##### Passage provided #####
Posted on 06/01/2016 4:47:03 AM PDT by Homer_J_Simpson
New Month, new thread. I will continue with excerpts from the authors named above. Feel free to add items from other sources. It turns out that the May 24 edition of the Chicopee Mass. Weekly Journal was their last. I hope to replace it with selections from Harpers Magazine in the near future, but Im not set up for that just yet. I finally figured out that Harpers Magazine is not related to Harpers Weekly, which is available on line beginning in 1858.
ping me request
Ping please. Thank you.
Added. Welcome aboard the long march.
The Battle of Black Jack
Abolitionist John Brown knew enough about military strategy to know better than to attack an enemy in broad daylight.
So, he and his men waited until dark on June 1, 1856, to start the four-mile trek from Prairie City to Black Jack Springs, where Capt. Henry Pate and his 35-man pro-Southern militia from Missouri were camped along Captains Creek.
Pate was preparing to carry out his orders to capture Brown but he had already made one miscalculation that day.
Pate sent five boys to raid (Prairie City) that Sunday morning and expected nothing but an easy time of it. But the church was having a revival, and free-staters were there with their rifles, said Kerry Altenbernd, onsite tour coordinator at Black Jack Battlefield and Nature Park near Baldwin City.
Three of Pates men were captured; the other two escaped. Among the church-goers were Brown and free-state militia Capt. Samuel Shore, who learned about Pates camp from the captured men, and assembled their followers to quash the proslavery threat.
After nightfall, the 25 men in the free-state militias started their advance, thinking they could surround and attack Pates troops before dawn.
It didnt work out that way, Altenbernd, president of the Black Jack Battlefield Trust, said.
The free-state forces stayed off established trails so they wouldnt be detected. But the terrain was rough, and they couldnt carry lanterns because the lights would have been seen for miles on the treeless landscape.
They only had the starlight to navigate by, he said. They didnt make it there (by daylight).
The two men who had escaped at Prairie City had made it back to the campsite in time to warn Pate of the approaching free-staters. The captain positioned his men behind four wagons in a semicircle near the creek and posted sentries on the hillsides.
As Browns and Shores militias approached at sunrise, one of the sentries fired igniting what some historians consider the first battle of the Civil War.
##### Provided data #####
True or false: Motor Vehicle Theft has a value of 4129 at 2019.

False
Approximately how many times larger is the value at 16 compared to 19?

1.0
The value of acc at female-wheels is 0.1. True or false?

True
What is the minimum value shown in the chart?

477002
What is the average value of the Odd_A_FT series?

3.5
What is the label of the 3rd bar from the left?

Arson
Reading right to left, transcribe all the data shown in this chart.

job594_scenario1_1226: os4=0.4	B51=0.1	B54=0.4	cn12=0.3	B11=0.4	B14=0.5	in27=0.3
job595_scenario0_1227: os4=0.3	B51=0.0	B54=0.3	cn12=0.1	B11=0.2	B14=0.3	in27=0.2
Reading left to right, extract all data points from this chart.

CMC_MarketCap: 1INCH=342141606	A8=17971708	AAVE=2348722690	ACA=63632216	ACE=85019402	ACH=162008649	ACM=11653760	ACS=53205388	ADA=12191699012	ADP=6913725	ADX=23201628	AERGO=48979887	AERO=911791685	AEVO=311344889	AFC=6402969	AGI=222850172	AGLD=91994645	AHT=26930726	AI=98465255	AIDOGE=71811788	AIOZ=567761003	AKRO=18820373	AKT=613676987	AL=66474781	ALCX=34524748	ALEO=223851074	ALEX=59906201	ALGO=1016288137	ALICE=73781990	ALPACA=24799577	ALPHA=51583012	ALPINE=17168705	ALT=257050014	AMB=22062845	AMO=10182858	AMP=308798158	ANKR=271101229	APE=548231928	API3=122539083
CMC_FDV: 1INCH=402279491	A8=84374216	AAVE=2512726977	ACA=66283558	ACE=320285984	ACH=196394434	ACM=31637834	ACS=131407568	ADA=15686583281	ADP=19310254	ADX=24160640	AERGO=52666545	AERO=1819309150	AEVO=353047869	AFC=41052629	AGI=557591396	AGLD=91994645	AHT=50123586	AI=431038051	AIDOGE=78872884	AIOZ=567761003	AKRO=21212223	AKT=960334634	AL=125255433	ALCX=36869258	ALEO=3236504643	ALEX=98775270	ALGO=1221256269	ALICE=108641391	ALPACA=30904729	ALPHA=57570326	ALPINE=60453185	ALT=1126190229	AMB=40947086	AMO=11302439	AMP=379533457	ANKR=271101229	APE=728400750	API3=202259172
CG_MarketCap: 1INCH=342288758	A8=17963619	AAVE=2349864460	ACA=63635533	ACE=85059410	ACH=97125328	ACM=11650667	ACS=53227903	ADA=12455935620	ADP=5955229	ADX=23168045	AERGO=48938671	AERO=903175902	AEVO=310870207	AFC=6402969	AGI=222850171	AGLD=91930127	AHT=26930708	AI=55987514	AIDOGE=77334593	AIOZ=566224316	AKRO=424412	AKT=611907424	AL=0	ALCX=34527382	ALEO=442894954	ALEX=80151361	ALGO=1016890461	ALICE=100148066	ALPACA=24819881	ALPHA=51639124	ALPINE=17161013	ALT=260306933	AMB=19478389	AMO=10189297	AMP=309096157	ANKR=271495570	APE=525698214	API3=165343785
#####
### Task objective
Turn the paragraph of the Battle of Black Jack passage that begins "The two men who had escaped" into a short bulleted list that keeps its main facts. You won't need the material for this.

### Completed task
- The two men who escaped at Prairie City reached the campsite in time to warn Pate that free-staters were approaching.
- Pate placed his men behind four wagons arranged in a semicircle near the creek.
- He posted sentries on the hillsides.